The future of work is once again a business-critical question. COVID-19 has been a pivotal event in reshaping not just where we work, how we work or who we work with, but what works. No team has had a larger hand in this rapid shift than the technology team. Technology leaders therefore now have the responsibility of protecting their businesses and nurturing a different company altogether through the crisis. Their priorities pre-COVID19 were to maintain a productive workforce, a secure system and an agile culture. Have those changed in the weeks and months since? To understand how these technology leaders are leading in a time of crisis we committed to asking them.
Throughout the series HotTopics.ht has learned much about the state of the industry immediately after a near-global shutdown. From Bourne Leisure’s Guy Mason it was clear that certain sectors were faring better than others—Bourne sits in the UK’s holiday sector, and for Guy the priority was a secure workforce and a triage of his technology projects.
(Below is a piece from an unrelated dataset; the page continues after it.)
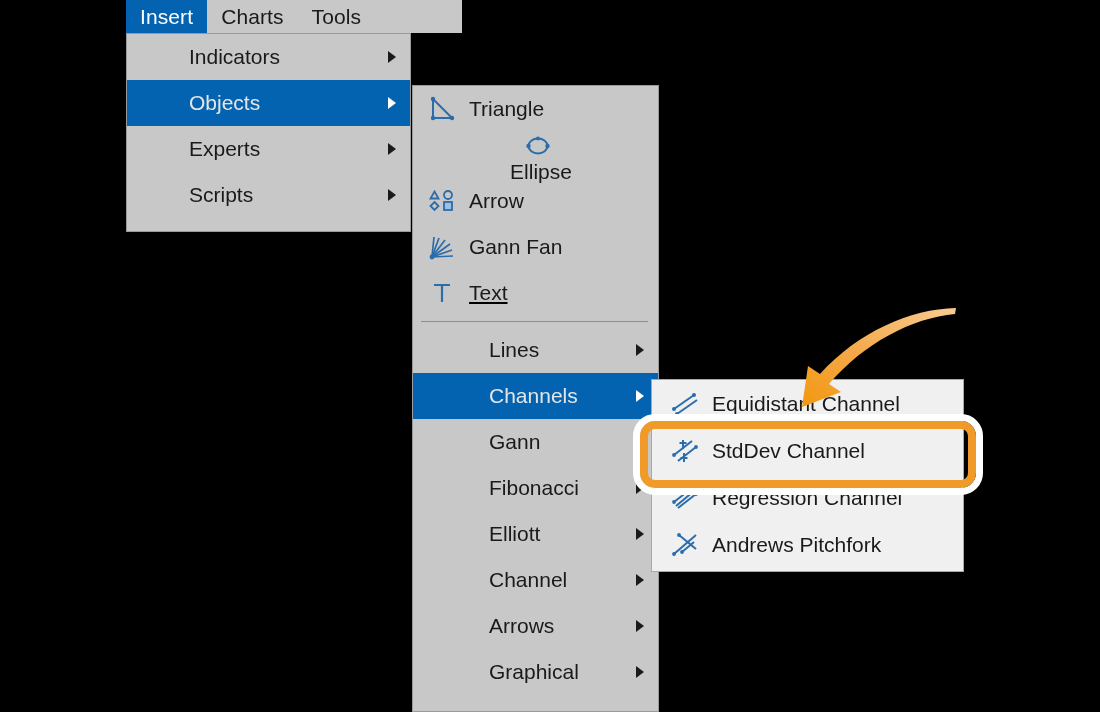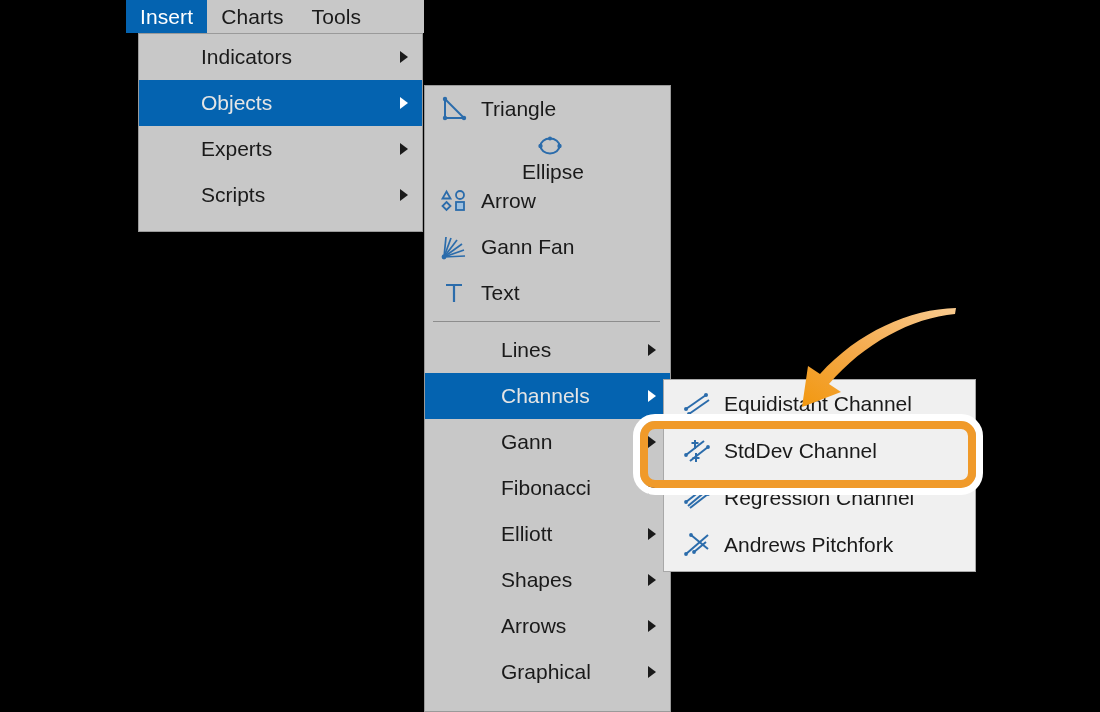"Insert" #menubar { width: 298px -> 336px }
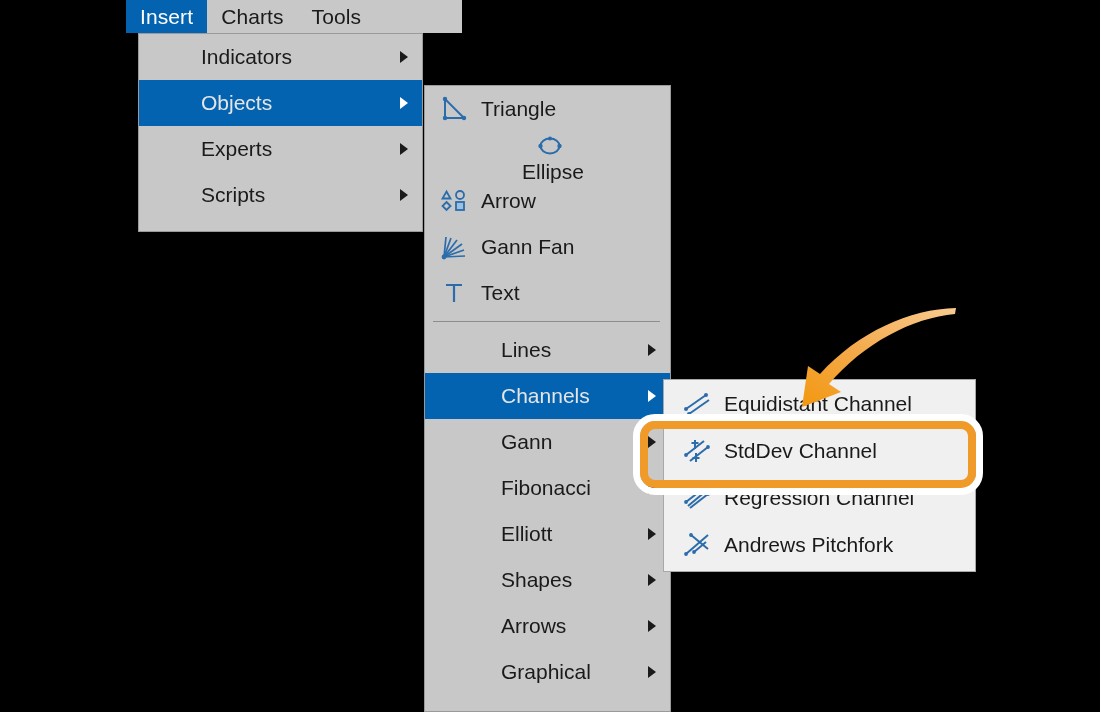"Indicators" .menu-panel { margin-left: 12px -> none }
Next, Wellcome Trust’s Eileen Jennings-Brown mused on the nuances of working from home in a pandemic. What works? Her style of leadership is hands-off and she espoused a vision where people empowered themselves in a remote working environment. Cathy Mulligan of Fujitsu also added her view from a wider perspective: as a visiting researcher at UCL and Imperial College’s DataNet CTO, not to mention a Blockchain Fellow at the World Economic Forum, her vision for the industry was cultural in its ambition. “Beyond productivity, employee contribution will be the guiding principle for businesses,” she said.
The Hut Group’s Joanna Drake sits in a far rosier position. The e-commerce industry is well crafted to adapt quickly to market changes because of its digital-first make-up; The Hut Group itself is one of Europe’s leading players in the space and is seeing remarkable growth, even during lockdown. Joanna put it to applying agile principles even as far back as two years ago.
These were just the start of four fascinating interviews with technology leaders and their experiences navigating the tricky waters of lockdown and industry disruption. Plenty more covered the complexities of investment, culture, leadership and change. Jesper Frederiksen, Okta’s VP and GM, EMEA, has oversight of these, as his organization partners with companies to capitalize on their investments, making him well placed to debate a number of these insights.
Upon reflection, does he agree with the aforementioned views?
“It’s interesting to hear Guy [Mason] is limiting change at Bourne, because from where I’m sat, there is much change on the horizon. New technologies, applications, collaborative tools—these are all being implemented by change leaders to help their organizations survive the year,” Jesper said.
It’s true that certain CIOs are behaving more cautiously than others, but when it comes to leadership, Eileen Jennings-Brown is not. He reflected on her belief that working from home is the future but “needs tighter definition” with some hard facts.
“Eileen raises a good point: working from home is only working when done right. We conducted a far-reaching survey of remote workers in different industries. Around 24% of remote workers said they couldn’t access the software they need to fulfil their jobs, on average.
“That figure rises to 41% for retail staff. It’s a challenge for the technology function,” he added.
Frederiksen then had opportunities to reflect on Cathy Mulligan’s experiences.
“One of digital’s next challenges is working to create those interactions in a remote working context so individuals feel they have the capability to contribute,” she said.
The other challenge for technology leaders is what Mulligan calls the “hybrid workforce”.
“In the last three months we’ve had to transform to the same effect as the last two years. What was impossible suddenly became necessary; staff are now implicitly trusted to work from home. What does that mean for the future of work? It means some staff working permanently in the office, some permanently at home and still others a blend of the two.”
The increasingly pastoral care of technology leaders is front of mind for Okta’s EMEA GM, too, as he noted the proliferation of applications entering the market to help CIOs manage their teams with empathy.
Finally, Okta and The Hut Group have a long history as partners. They’ve worked together to help secure the latter’s widespread acquisition of new companies and well as onboarding of new talent. And Okta has been a key technology aid for the e-commerce platform as it has scaled over the last five years.
The future of work, Frederiksen says during the course of the interview, is at best exciting and at worst disruptive. Covid-19 has catalysed or accelerated many of the changes technology teams, and wider, are experiencing right now. And it’s up to its leaders to learn fast and move faster. Productive, agile and secure workforces are still required, he asserts, but how you make them has changed forever.